Why do I still get Vim after editing .profile
Common reasons: you did not start a new login shell, the shell reads a different file, or you edited the file for the wrong user. Also check the path to Nano and confirm the variables with echo $EDITOR and echo $VISUAL.

Can I make the change without touching profile files
Yes – prefix a single command with EDITOR=nano or export the variables for the current session only.
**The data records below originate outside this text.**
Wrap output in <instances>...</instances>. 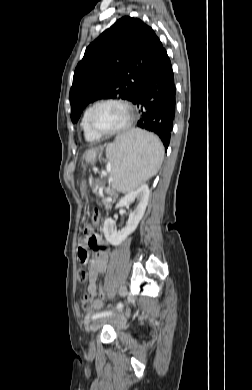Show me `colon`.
Here are the masks:
<instances>
[{
    "label": "colon",
    "instance_id": "obj_1",
    "mask_svg": "<svg viewBox=\"0 0 252 390\" xmlns=\"http://www.w3.org/2000/svg\"><path fill=\"white\" fill-rule=\"evenodd\" d=\"M99 217H100V214L96 210L94 212V214H93V223L95 225L98 224ZM84 261H85V257L83 256L81 262L84 263ZM78 280L80 282H86L87 280H89V273H88V271L85 268H80L79 269V271H78ZM80 306H81L82 311H84L86 313L91 312L93 310V300H92L91 296H89V295L83 296L82 299H81V302H80Z\"/></svg>",
    "mask_w": 252,
    "mask_h": 390
}]
</instances>
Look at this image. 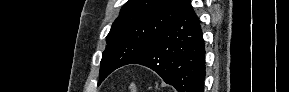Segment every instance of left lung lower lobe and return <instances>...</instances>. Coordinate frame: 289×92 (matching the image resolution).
<instances>
[{
    "mask_svg": "<svg viewBox=\"0 0 289 92\" xmlns=\"http://www.w3.org/2000/svg\"><path fill=\"white\" fill-rule=\"evenodd\" d=\"M127 64L151 68L178 92H204L205 44L191 6Z\"/></svg>",
    "mask_w": 289,
    "mask_h": 92,
    "instance_id": "1",
    "label": "left lung lower lobe"
}]
</instances>
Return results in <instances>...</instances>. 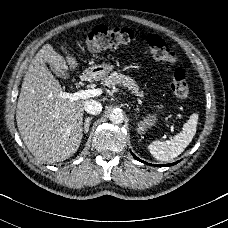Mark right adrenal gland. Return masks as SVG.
Segmentation results:
<instances>
[{
    "label": "right adrenal gland",
    "mask_w": 228,
    "mask_h": 228,
    "mask_svg": "<svg viewBox=\"0 0 228 228\" xmlns=\"http://www.w3.org/2000/svg\"><path fill=\"white\" fill-rule=\"evenodd\" d=\"M92 119H93L92 117H88L85 119V125H84L85 133L89 131V124Z\"/></svg>",
    "instance_id": "obj_1"
}]
</instances>
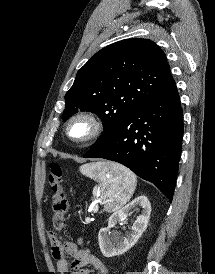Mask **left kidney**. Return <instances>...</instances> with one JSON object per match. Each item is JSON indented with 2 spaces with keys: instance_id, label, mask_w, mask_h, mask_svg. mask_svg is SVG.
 <instances>
[{
  "instance_id": "obj_1",
  "label": "left kidney",
  "mask_w": 215,
  "mask_h": 274,
  "mask_svg": "<svg viewBox=\"0 0 215 274\" xmlns=\"http://www.w3.org/2000/svg\"><path fill=\"white\" fill-rule=\"evenodd\" d=\"M140 205L143 210L133 223L131 232L126 237L118 235L111 236L110 229L119 221L124 220L129 215L132 209H137ZM151 213V205L146 196H139L132 202L114 212L108 220V227L102 228L98 234V242L100 250L105 257H113L122 255L130 248H132L145 231Z\"/></svg>"
}]
</instances>
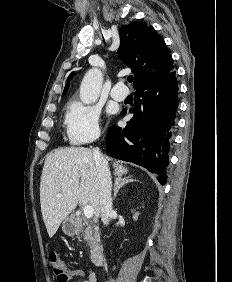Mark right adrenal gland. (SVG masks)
Masks as SVG:
<instances>
[{"instance_id": "right-adrenal-gland-1", "label": "right adrenal gland", "mask_w": 232, "mask_h": 282, "mask_svg": "<svg viewBox=\"0 0 232 282\" xmlns=\"http://www.w3.org/2000/svg\"><path fill=\"white\" fill-rule=\"evenodd\" d=\"M137 181L136 179H133L131 176L128 177H122L118 176L115 181H114V195H113V200H115L118 191L126 184L130 182Z\"/></svg>"}]
</instances>
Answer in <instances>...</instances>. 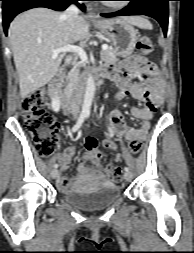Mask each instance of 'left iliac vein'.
<instances>
[{"mask_svg": "<svg viewBox=\"0 0 194 253\" xmlns=\"http://www.w3.org/2000/svg\"><path fill=\"white\" fill-rule=\"evenodd\" d=\"M124 178L126 181H131L132 180V173L129 171H126L124 174Z\"/></svg>", "mask_w": 194, "mask_h": 253, "instance_id": "left-iliac-vein-1", "label": "left iliac vein"}]
</instances>
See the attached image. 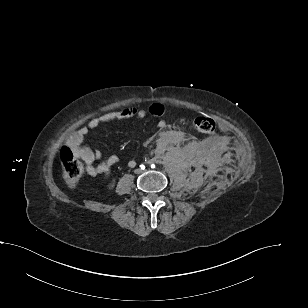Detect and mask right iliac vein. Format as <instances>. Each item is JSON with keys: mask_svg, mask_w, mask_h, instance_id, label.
<instances>
[{"mask_svg": "<svg viewBox=\"0 0 308 308\" xmlns=\"http://www.w3.org/2000/svg\"><path fill=\"white\" fill-rule=\"evenodd\" d=\"M135 174H140V173H142V170L140 169V168H137V169H135Z\"/></svg>", "mask_w": 308, "mask_h": 308, "instance_id": "obj_1", "label": "right iliac vein"}]
</instances>
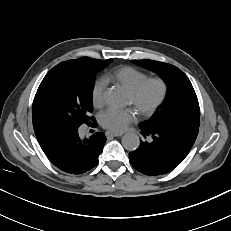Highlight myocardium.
<instances>
[{"mask_svg": "<svg viewBox=\"0 0 231 231\" xmlns=\"http://www.w3.org/2000/svg\"><path fill=\"white\" fill-rule=\"evenodd\" d=\"M151 84H158L160 86V94L156 101L148 107H138V101L144 90ZM169 92L168 82L162 77H148L139 83L135 88L129 91V95L133 100V106L138 110L141 116H151L166 100Z\"/></svg>", "mask_w": 231, "mask_h": 231, "instance_id": "f54148a6", "label": "myocardium"}]
</instances>
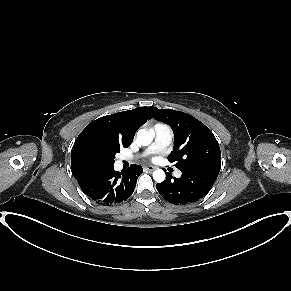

Does this affect Git and other tools
Yes – most command line tools that open an editor will prefer VISUAL and EDITOR. After this change they will open Nano.

What about sudo
sudo usually runs with a clean environment. For one-off edits you can do sudo EDITOR=nano command. If you want persistent behavior for root, set the variables in root’s environment or use update-alternatives on servers you control.

Which file should I edit on Zsh
Use ~/.zprofile for login shells on Zsh. You can also set the variables in ~/.zshrc for interactive shells. Behavior depends on how your session is started.

Glossary

EDITOR – environment variable used by many tools to decide which editor to run.
VISUAL – similar to EDITOR but often takes precedence.
crontab -e – command that opens your user’s cron table for editing.
Shared hosting – multiple customer accounts share one server with limited privileges.
SSH – secure remote shell for command line access.
Shell – program that interprets commands, for example Bash or Zsh.
Home directory – your personal directory on the system, for example /home/username.
Vim modes – Normal mode for commands and Insert mode for typing text.